400-Year-Old Skeleton Unearthed In Canada Costs Couple $5,000


Sarnia, Ontario, Canada — A Canadian couple who wanted to build a fence unearthed a 400-year-old skeleton in their backyard.

Ken Campbell was digging fence post holes in his backyard when he came across a couple of bones two weeks ago. He put them aside thinking they belonged to an animal until his wife Nicole Sauve asked about them a week later.

“I said, ‘They’re not animal bones, Ken. Let’s dig some more and see what we can find,’”Sauve said.

The couple then dug up the 400-year-old skeleton of an Aboriginal woman, and a forensic anthropologist was called in to examine the site.

Michael Spence told the Toronto Star that he believed the woman was about 24-years-old when she died and that the death probably occurred in the late 1500s or early 1600s. Spence also said that the condition of her teeth seemed to indicated that belonged to a society of hunters, gatherers, and fishers.

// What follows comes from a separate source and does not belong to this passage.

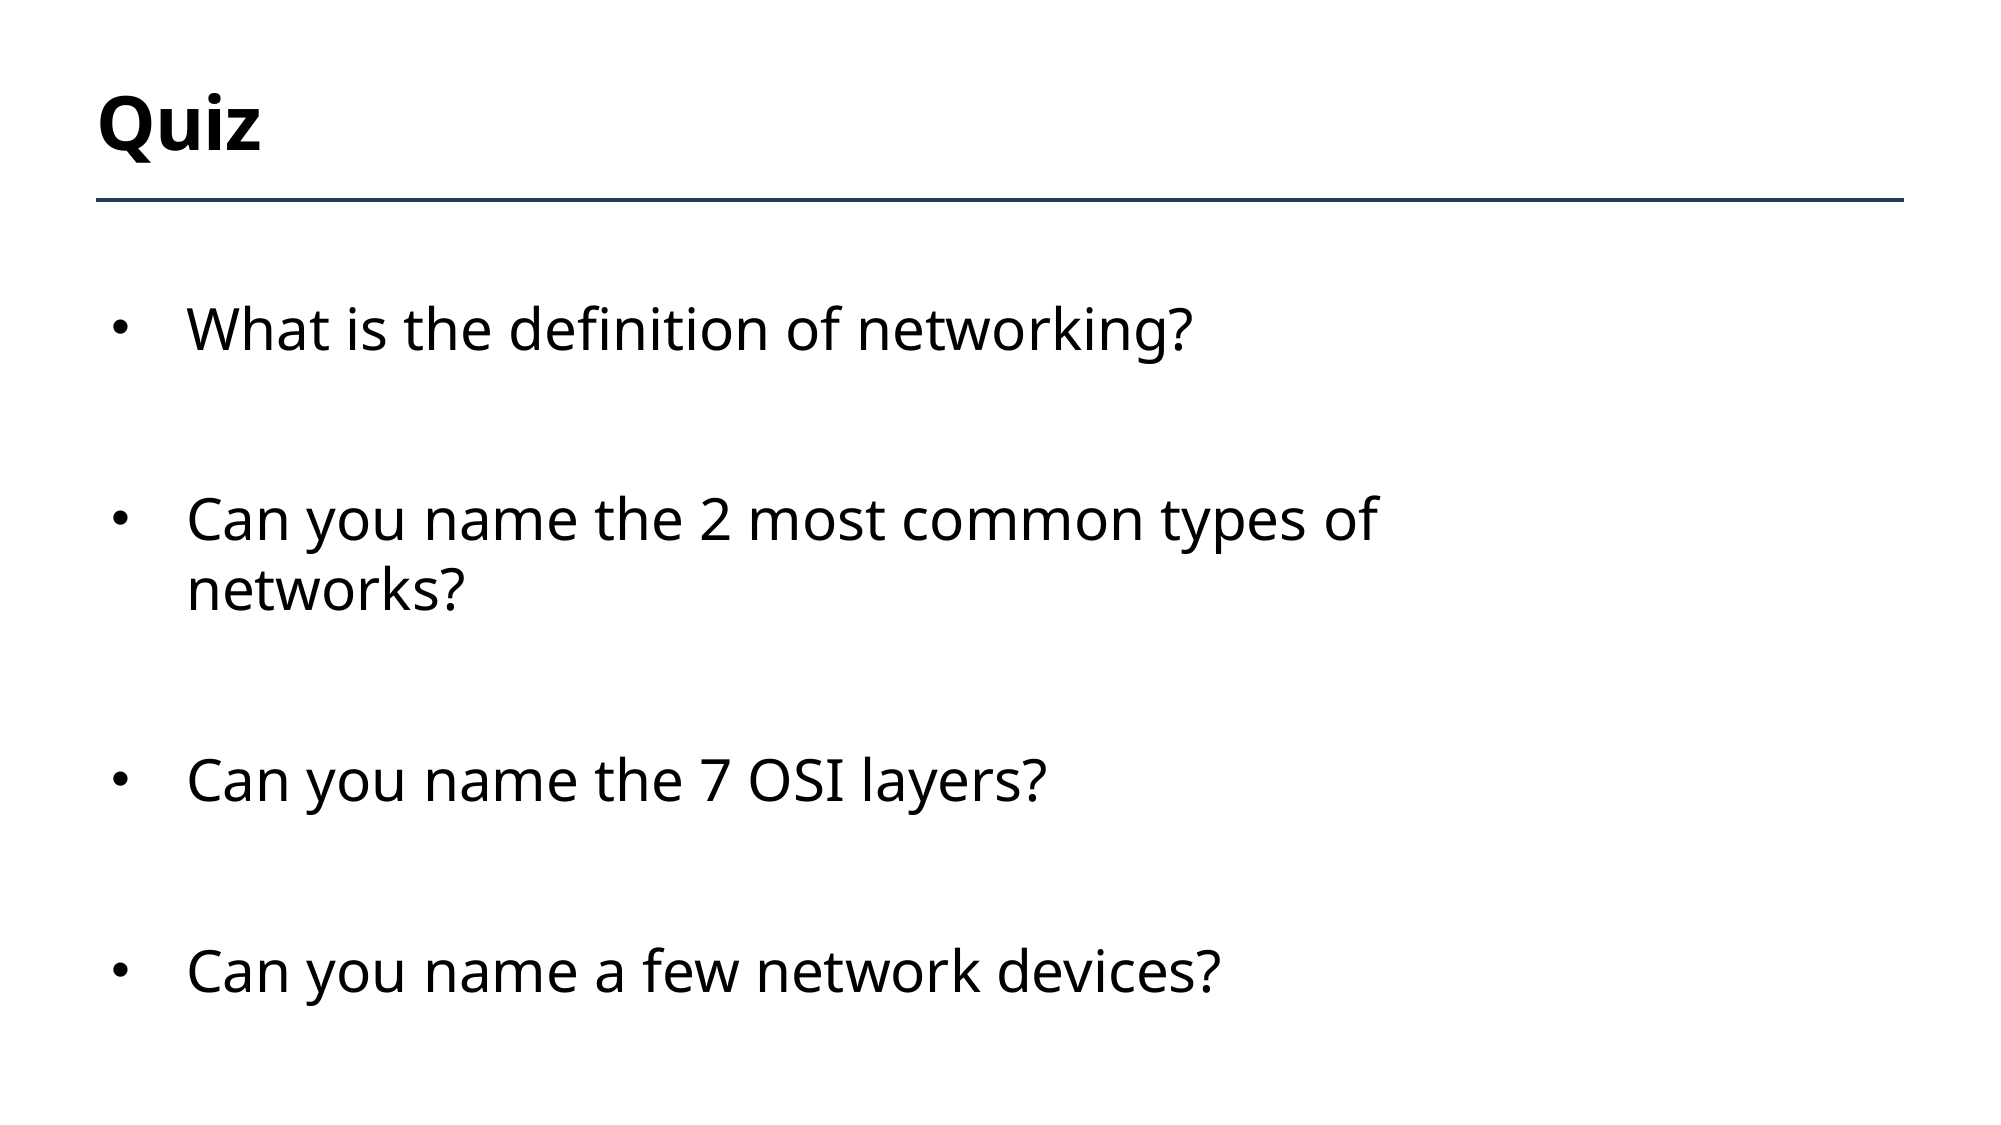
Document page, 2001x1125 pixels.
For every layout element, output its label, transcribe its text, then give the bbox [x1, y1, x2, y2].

text_box What is the definition of networking? Can you name the 2 most common types of networks? Can you name the 7 OSI layers? Can you name a few network devices? [96, 284, 1663, 1056]
title Quiz [96, 75, 1904, 166]
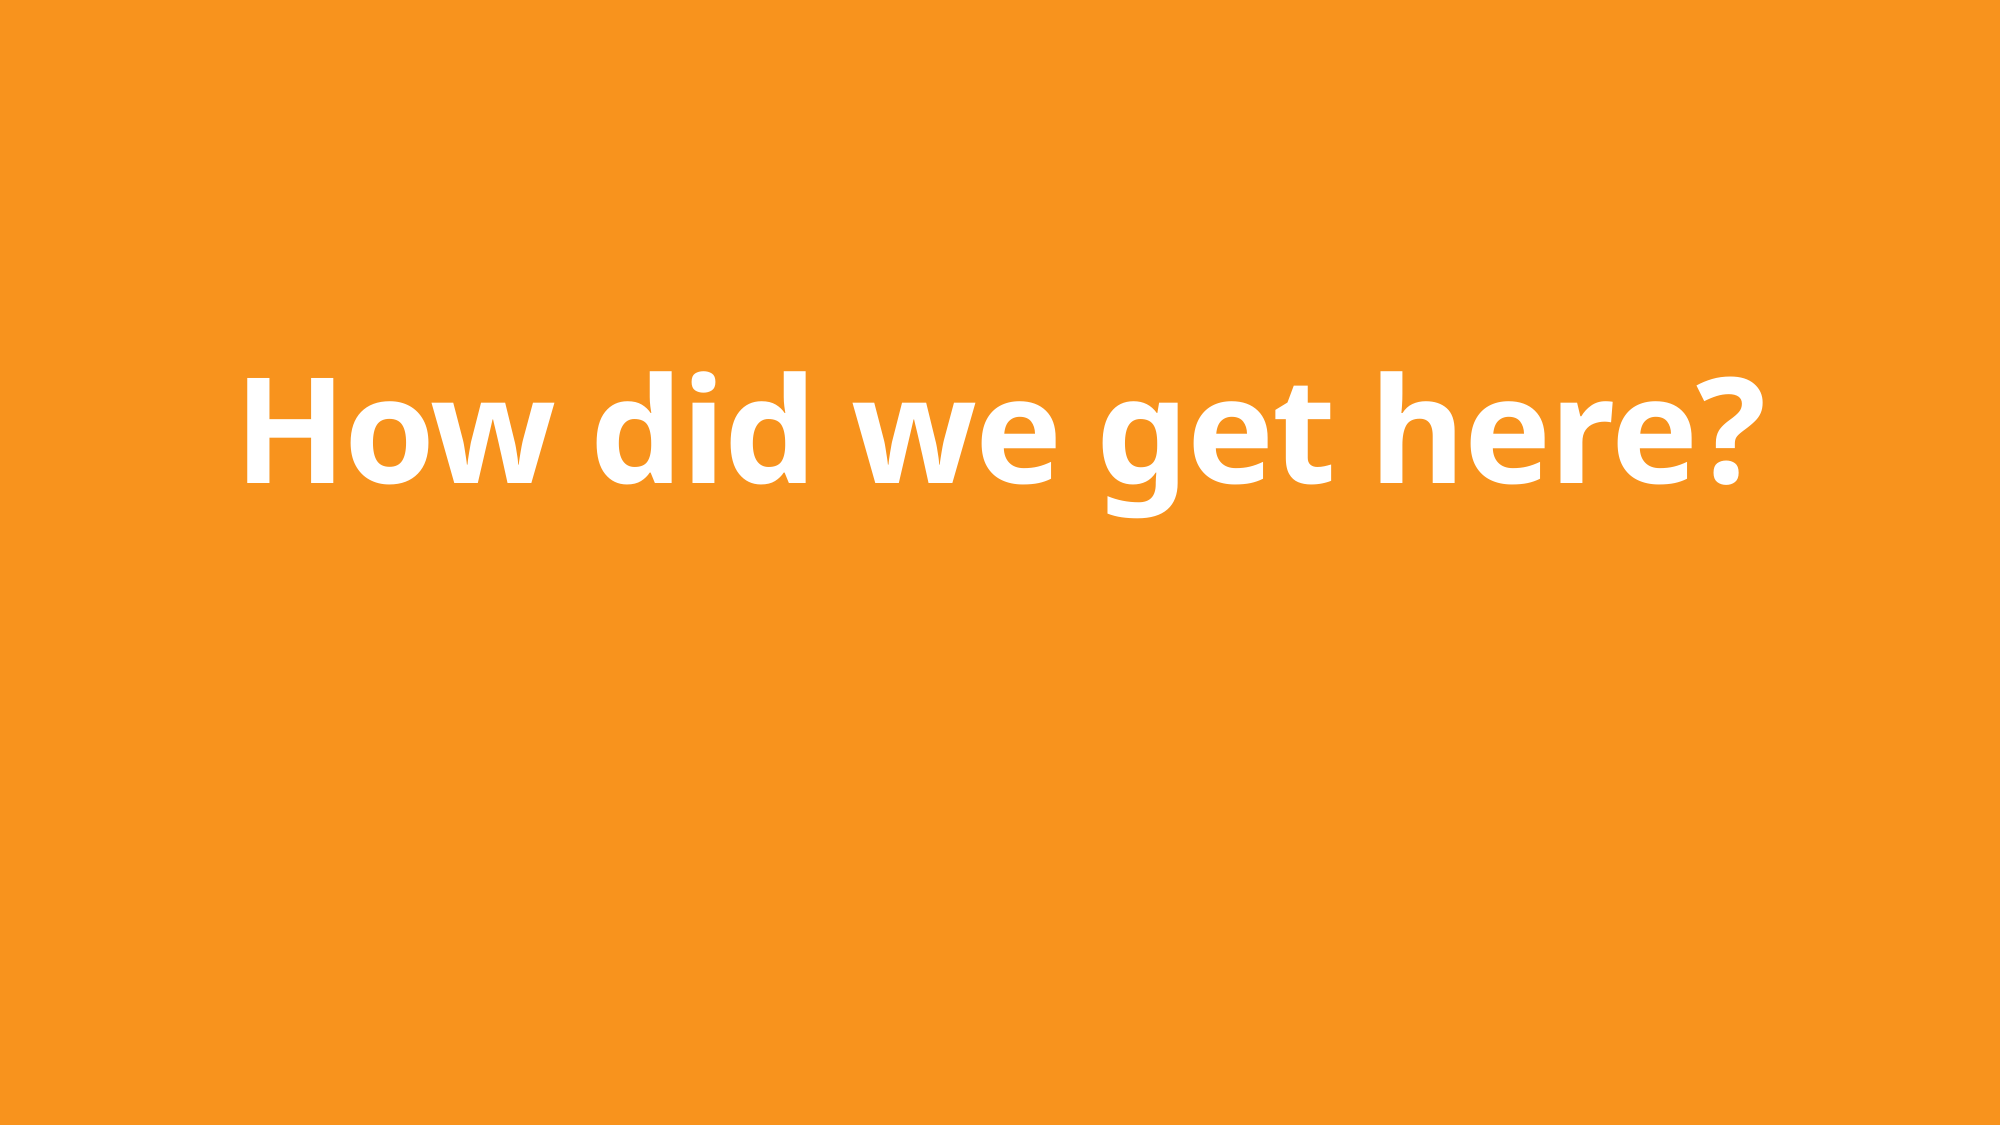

Sauve and Campbell live near the Blue Water Bridge, which was once the center of the Ojibwa trade network. Spence believed the aboriginal woman may have been descended from the merchants who lived in the area. In Canada, the Ojibwa are the second-largest population among First Nations, various Aboriginal peoples in the country who are neither Inuit nor Metis, who are of mixed First Nations and European heritage.

Spence determined that there was no foul play involved in the discovery of the skeleton, and the Registrar of Cemeteries was called. Sauve was told she could pay to have an archaeologist brought in to assess the backyard. According to the Star, under Ontario’s Funeral, Burial and Cremation Services Act, property owners are responsible for the costs of an archeological assessment if human remains are found on their land.

Sauve ended up receiving a $5,000 bill for the assessment and has appealed to the mayor of Sarnia to pay the archaeologist. However, she said she heard that the nearby Aamjiwnaang First Nation are raising money to help pay the bill, although she hasn’t been contacted directly.

“I did the right thing by her [the skeleton] … and this is what’s happening,” Sauve said.

Sauve wanted to keep the skeleton, which she named Sephira after her granddaughter, but begrudgingly agreed to have the bones removed and reinterred at the Aamjiwnaang First Nation cemetery. A traditional ceremony was performed for Sephira at Campbell and Sauve’s home, and another ceremony was performed after the skeleton was moved. It now rests in a special section of the Aamjiwnaang First Nation cemetery designated for repatriated remains.

Do you think Ken Campbell and Nicole Sauve should have to pay the archaeologist’s bill?